__TASKS TO CARRY OUT__.
**a)** Restate the stretch of the service-level derivation from "Desired situation: you" through "contains another quantity.", swapping "stock" for "inventory".
**b)** Carry on the service-level derivation from the point where it stops.

__EXTRACT__.
I'm still not sure I follow your formulation, but I'll solve according to my understanding and feel free to correct me.
Current situation: you have some fixed quantity $x$ and you have some "noise" (uncertainty in demand or forecast error) $N$. The overall demand is therefore $$Y=x+N.$$ Now, you would to increase your quantity such that the probability of someone asking for more that you have is less than 3% (i.e. 97% service level). Then, you find $m$ such that
$$P(Y>m)<0.03$$
$$P(x+N>m)<0.03$$
$$1-P(N<m-x)<0.03$$
$$0.97<P(N<m-x)$$
$$P(N<1.89)<P(N<m-x)$$
$$1.89<m-x$$
$$m>x+1.89$$
so you need to add 1.89 to your quantity to be sure that in 97% certainty you'll have enough stock.
Desired situation: you have an additional uniformly distributed quantity $U\sim \mathcal U[0,u]$ of between 0 and $u$ items that's added to your stock. So you have:
$Z=x+N+U$ (unrelated to your $z$ in the question), and you need to figure out what's the value of $m$ such that $$P(Z>m)<0.03,$$ exactly as before, only now $Z$ contains another quantity.
Before you could have easily calculated this since you have the normal distribution tables. But now, $P(Z>m)=P(x+N+U>m)=P(N+U>m-x)=1-P(N+U<m-x)$, and $R\triangleq N+U$ is not normally distributed. Its distribution is given by the following convolution:
$$f_R(r) = (f_N*f_U)(r) = \int_{-\infty}^\infty f_U(t) f_N(r-t) dt$$
$$ = \frac{1}{u} \int_0^u f_N(r-t) dt$$
$$ = \frac{1}{u} \int_{r-u}^{r} f_N(t) dt$$
Now, since $f_N(t)$ is a normal density, we get
$$f_R(r) = \frac{1}{u} [\Phi(r)-\Phi(r-u)]$$
To get back to our problem, we have
$$0.97<P(R<m-x)$$
$$0.97<F_R(m-x)$$
$$F^{-1}_R(0.97)<m-x$$
$$m>x+F^{-1}_R(0.97)$$
where $F^{-1}_R(r)$ is the inverse cdf of $R$. We have the density, $f_R(r)$. We need to numerically integrate it to get the cdf and then find the value in which it is equal to $0.97$. Fortunately, we can use MATLAB (or any other software), and get:

The code is:
resolution = 0.01;
u = 5; val = 0.97;
r = -10:resolution:10;
fr = 1/u * ( normcdf(r) - normcdf(r-u) );
dr = r(2)-r(1);
Fr = cumsum(fr*dr);
[~,idx] = min( (Fr-val).^2 );
Fr_inv_at_val = r(idx);
subplot(211); plot(r,fr,'linewidth',2), title('f_R(r)');
subplot(212);
hold off; plot(r,Fr,'linewidth',2),
hold on; plot(r(idx),val,'go','linewidth',2)

__PROVIDED DATA__.
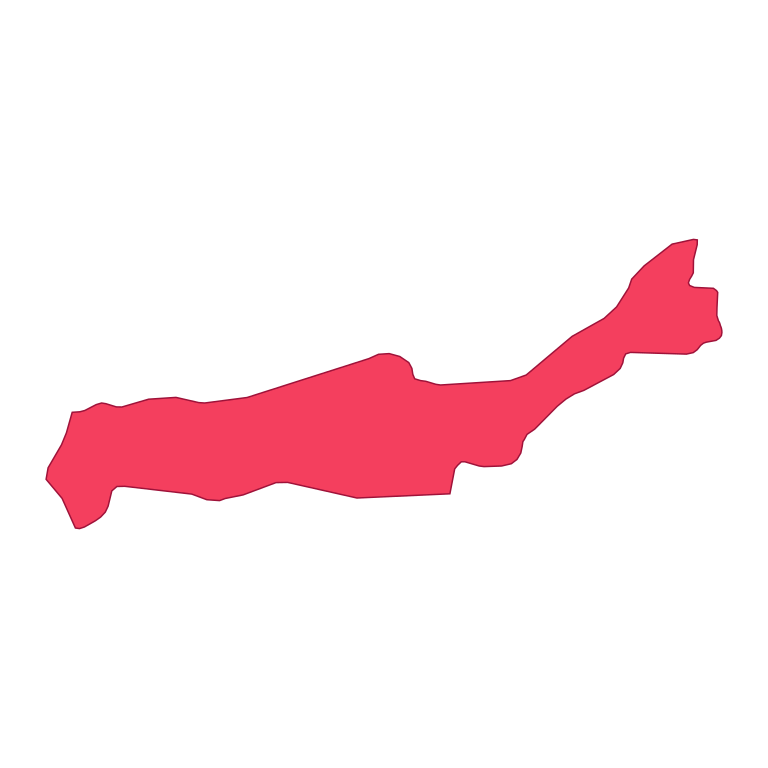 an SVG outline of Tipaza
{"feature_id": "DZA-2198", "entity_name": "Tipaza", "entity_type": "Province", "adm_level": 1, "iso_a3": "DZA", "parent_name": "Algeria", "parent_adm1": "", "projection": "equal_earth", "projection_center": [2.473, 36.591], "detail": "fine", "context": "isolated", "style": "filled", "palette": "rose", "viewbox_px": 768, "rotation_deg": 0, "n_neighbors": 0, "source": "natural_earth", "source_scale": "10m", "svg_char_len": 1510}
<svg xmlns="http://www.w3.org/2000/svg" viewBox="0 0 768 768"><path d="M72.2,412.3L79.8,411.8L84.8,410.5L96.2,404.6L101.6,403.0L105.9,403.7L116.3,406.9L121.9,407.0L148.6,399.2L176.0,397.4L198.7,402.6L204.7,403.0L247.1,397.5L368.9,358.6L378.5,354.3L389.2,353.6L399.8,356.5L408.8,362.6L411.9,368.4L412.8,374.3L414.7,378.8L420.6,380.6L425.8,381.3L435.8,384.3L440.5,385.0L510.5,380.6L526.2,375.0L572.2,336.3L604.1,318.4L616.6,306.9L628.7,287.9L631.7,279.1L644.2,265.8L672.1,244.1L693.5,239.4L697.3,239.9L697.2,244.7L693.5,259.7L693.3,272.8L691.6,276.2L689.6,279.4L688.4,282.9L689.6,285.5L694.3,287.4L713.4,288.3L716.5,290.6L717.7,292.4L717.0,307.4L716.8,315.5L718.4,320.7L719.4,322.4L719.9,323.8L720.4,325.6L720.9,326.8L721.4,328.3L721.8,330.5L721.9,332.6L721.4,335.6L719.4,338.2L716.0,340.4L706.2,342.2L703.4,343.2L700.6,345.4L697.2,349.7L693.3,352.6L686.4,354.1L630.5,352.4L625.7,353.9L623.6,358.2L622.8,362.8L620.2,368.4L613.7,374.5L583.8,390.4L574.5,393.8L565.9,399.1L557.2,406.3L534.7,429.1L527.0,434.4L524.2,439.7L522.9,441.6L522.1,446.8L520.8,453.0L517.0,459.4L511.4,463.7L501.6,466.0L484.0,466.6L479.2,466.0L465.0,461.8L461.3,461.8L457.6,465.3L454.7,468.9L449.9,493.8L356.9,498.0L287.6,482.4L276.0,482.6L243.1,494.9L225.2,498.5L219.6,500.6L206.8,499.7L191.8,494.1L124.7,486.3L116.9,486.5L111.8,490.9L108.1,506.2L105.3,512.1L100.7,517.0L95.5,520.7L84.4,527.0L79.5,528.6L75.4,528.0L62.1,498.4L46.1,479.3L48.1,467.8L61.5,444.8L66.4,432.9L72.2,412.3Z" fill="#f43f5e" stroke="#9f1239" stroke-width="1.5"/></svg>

__RESPONSES TO THE TASKS__.
**a)**
Desired situation: you have an additional uniformly distributed quantity $U\sim \mathcal U[0,u]$ of between 0 and $u$ items that's added to your inventory. So you have:
$Z=x+N+U$ (unrelated to your $z$ in the question), and you need to figure out what's the value of $m$ such that $$P(Z>m)<0.03,$$ exactly as before, only now $Z$ contains another quantity.

**b)**
title(sprintf('F_R(r), F_R^{-1}(%1.3f)=%1.3f',val,Fr_inv_at_val));
So, the value we want is $m>5.67$, the value we need to add to the current stock, for an arbitrary choice of $u=5$ and certainty of $0.97$.
If I check it by simulation:
tot_exps=10000;
x = 10;
u = 5;
N = randn(tot_exps,1);
U = rand(tot_exps,1)*u;
Y = x+N+U;
m = 5.67;
res = mean(Y>x+m)
the value of res
is the average number of times the "customer" ($Y$) wanted more than I kept ($x+m$), then indeed I get values very close to 3%.
EDIT:
According to your comments, here's a general way to solve it, using Excel.
The main equation here is $$P(N>m+c)<0.03$$
$$1-P(N<m+C)<0.03$$
$$0.97<P(N-C<m)$$
Let $R=N-C$, then
$$0.97<F_R(m)$$
$$F_R^{-1}(0.97)<m$$
so, we need to do the following:
a. get $f_R(r)$ for $R=N+C$ where $N$ is standard normal and $C$ is some uniformly distributed variable. Note that I took $C$ instead of $-C$ but due to the uniform distribution it doesn't matter as long as the boundaries are correct.
Similarly to before, $f_R(r)$ is given by:
$$f_R(r) = \frac{1}{u-v} [\Phi(r-v)-\Phi(r-u)]$$
where $u,v$ are the boundaries of the uniform distribution.
b. Get the cdf via $F_R(r)$ by cumulative summation (numerical integration).
c. find the value of $r$ for which $F_R(r)=0.97$, i.e. find $F^{-1}_R(0.97)$.
Now, I'm pretty rusty in Basic so I wrote up something in Excel, but you might be able to do much better. Nevertheless, the code produces the correct result.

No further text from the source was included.